New study provides insight into how congenital heart defects manifest

August 2, 2022 — About one percent of the world’s population is born with a congenital heart defect, which affects about 40,000 births in the United States each year, but how these particular birth defects occur is largely unknown.

In an effort to learn more about how the heart develops, researchers at the University of Maryland School of Medicine (UMSOM) have determined that the cells that line the heart direct the heart muscle to grow. until the heart reaches its maximum size. They also described the complex mechanism that regulates this process, which requires bypassing two sets of brakes for the heart to develop properly.

The researchers say these findings explain a little more about what can go wrong during development that can lead to congenital heart defects and may also help develop better techniques for regenerating heart tissue.

“To recover from disease, you have to understand how to do heart regeneration. Currently, no one can regenerate an entire heart, mainly because they have focused on using heart muscle to grow more hearts. heart muscle cells,” said Deqiang Li, PhD, assistant professor of surgery at the University of Maryland School of Medicine in the Center for Vascular and Inflammatory Diseases. heart, such as the epicardium (the cells that line the heart), to provide the necessary instructions for the heart muscle to grow.”

The mechanism described by the team was published June 20 in Circulation Research.

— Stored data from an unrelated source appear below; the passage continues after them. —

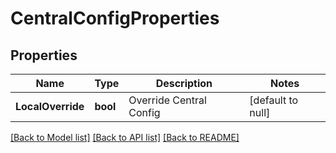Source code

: # CentralConfigProperties

## Properties
Name | Type | Description | Notes
------------ | ------------- | ------------- | -------------
**LocalOverride** | **bool** | Override Central Config | [default to null]

[[Back to Model list]](../README.md#documentation-for-models) [[Back to API list]](../README.md#documentation-for-api-endpoints) [[Back to README]](../README.md)

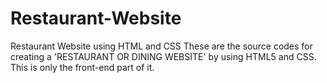 # Restaurant-Website
Restaurant Website using HTML and CSS
These are the source codes for creating a 'RESTAURANT OR DINING WEBSITE'  by using HTML5 and CSS.
This is only the front-end part of it.
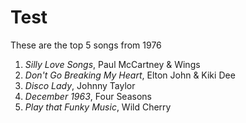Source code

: # Test
These are the top 5 songs from 1976

1. *Silly Love Songs*, Paul McCartney & Wings
2. *Don't Go Breaking My Heart*, Elton John & Kiki Dee
3. *Disco Lady*, Johnny Taylor
4. *December 1963*, Four Seasons
5. *Play that Funky Music*, Wild Cherry
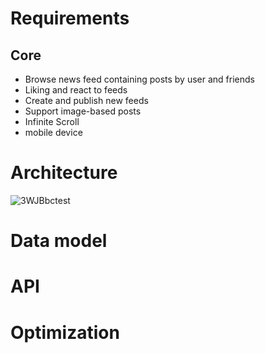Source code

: # Requirements
## Core
- Browse news feed containing posts by user and friends
- Liking and react to feeds
- Create and publish new feeds
- Support image-based posts 
- Infinite Scroll
- mobile device
# Architecture
![3WJBbctest](https://cdn.jsdelivr.net/gh/h3x311/upic@main/LC3/2024/3WJBbctest.png)

# Data model


# API 

# Optimization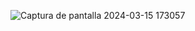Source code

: ![Captura de pantalla 2024-03-15 173057](https://github.com/yasinbc/reproductorIFEPED/assets/101365105/c2ee64e8-1234-4d33-9ffc-1237fe9c1873)
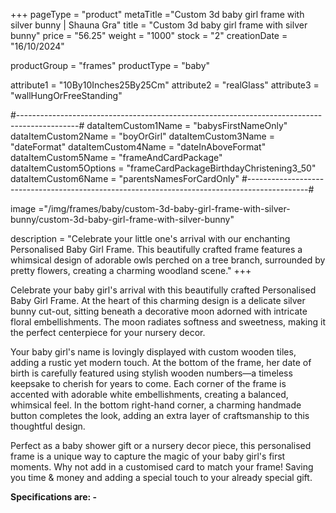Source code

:+++
pageType = "product"
metaTitle ="Custom 3d baby girl frame with silver bunny | Shauna Gra"
title = "Custom 3d baby girl frame with silver bunny"
price = "56.25"
weight = "1000"
stock = "2"
creationDate = "16/10/2024"

productGroup = "frames"
productType = "baby"

attribute1 = "10By10Inches25By25Cm" 
attribute2 = "realGlass"
attribute3 = "wallHungOrFreeStanding"

#---------------------------------------------------------------------------------------------#
dataItemCustom1Name = "babysFirstNameOnly"
dataItemCustom2Name = "boyOrGirl"
dataItemCustom3Name = "dateFormat"
dataItemCustom4Name = "dateInAboveFormat"
dataItemCustom5Name = "frameAndCardPackage"
dataItemCustom5Options = "frameCardPackageBirthdayChristening3_50"
dataItemCustom6Name = "parentsNamesForCardOnly"
#---------------------------------------------------------------------------------------------#

image ="/img/frames/baby/custom-3d-baby-girl-frame-with-silver-bunny/custom-3d-baby-girl-frame-with-silver-bunny"

description = "Celebrate your little one's arrival with our enchanting Personalised Baby Girl Frame. This beautifully crafted frame features a whimsical design of adorable owls perched on a tree branch, surrounded by pretty flowers, creating a charming woodland scene."
+++

Celebrate your baby girl's arrival with this beautifully crafted Personalised Baby Girl Frame. At the heart of this charming design is a delicate silver bunny cut-out, sitting beneath a decorative moon adorned with intricate floral embellishments. The moon radiates softness and sweetness, making it the perfect centerpiece for your nursery decor.

Your baby girl's name is lovingly displayed with custom wooden tiles, adding a rustic yet modern touch. At the bottom of the frame, her date of birth is carefully featured using stylish wooden numbers—a timeless keepsake to cherish for years to come.
Each corner of the frame is accented with adorable white embellishments, creating a balanced, whimsical feel. In the bottom right-hand corner, a charming handmade button completes the look, adding an extra layer of craftsmanship to this thoughtful design.

Perfect as a baby shower gift or a nursery decor piece, this personalised frame is a unique way to capture the magic of your baby girl's first moments.
Why not add in a customised card to match your frame!  Saving you time & money and adding a special touch to your already special gift.



**Specifications are: -**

The gene regulatory histone deacetylase 3 (HDAC3, for short) was known to be important for the development of heart muscle cells, but whether it played a specific role in the distinct layer of cells that line the heart was unknown. To explore the role of HDAC3 in heart development, researchers genetically engineered mice to only lack HDAC3 in the cells that line the heart. In fetal mice, they found that those hearts without HDAC3 in the cardiac lining had thinner, more compact walls in the heart ventricles – basically, it looked like the hearts weren’t growing enough.

The research team determined that cells lining the heart without the HDAC3 gene regulator also produced fewer of two growth factors than these cells normally pump to promote cardiac growth, while producing too many of two microRNAs. MicroRNAs are small pieces of genetic material that control which genes are turned on and turned into proteins.

“We struggled for a long time to put the pieces of this mechanism together. One day, the postdoctoral fellow and lead author of the study, Jihyun Jang, PhD, approached me and expressed the brilliant idea of ​​double braking mechanisms of microRNAs preventing the manufacture of growth factors, which turned out to be finally turned out to be true! says Dr. Li. “We would not have been able to complete this study without the valuable contributions and insights of our co-authors, as well as the support of the Department of Surgery and the Center for Vascular and Inflammatory Diseases.”

Separately, they found that HDAC3 turns off the genes that code for the two microRNAs, allowing growth factors to be generated and ensuring the heart grows to full size.

“You might be wondering, why use such a complicated strategy that requires crossing two double brakes for a normal heart to develop? Well, gene regulators like HDAC3 are found in every cell in the body, and microRNAs are also found everywhere. These specific regulatory hurdles make it possible to specialize this process in various places in the body. Of course, this also means that these cellular mechanisms may also have applications for other diseases, such as cancer,” said Dr. Li “To some people, this mechanism and these results can seem incredibly detailed. If you think about life, the details matter. If one little thing goes wrong, then everything goes wrong.”

E. Albert Reece, MD, PhD, MBA, Vice President for Medical Affairs, University of Maryland, and John Z. and Akiko K. Bowers Professor Emeritus and Dean, University of Maryland School of Medicine, said: “One of the health conditions that I’ve spent much of my career studying are the mechanisms behind structural birth defects. Basic research, as carried out in this study, is essential for us to know how the body develops normally, so that we can determine what is wrong with disease, and eventually one day, in this case, we can find ways to prevent congenital heart defects in the next generation of newborns.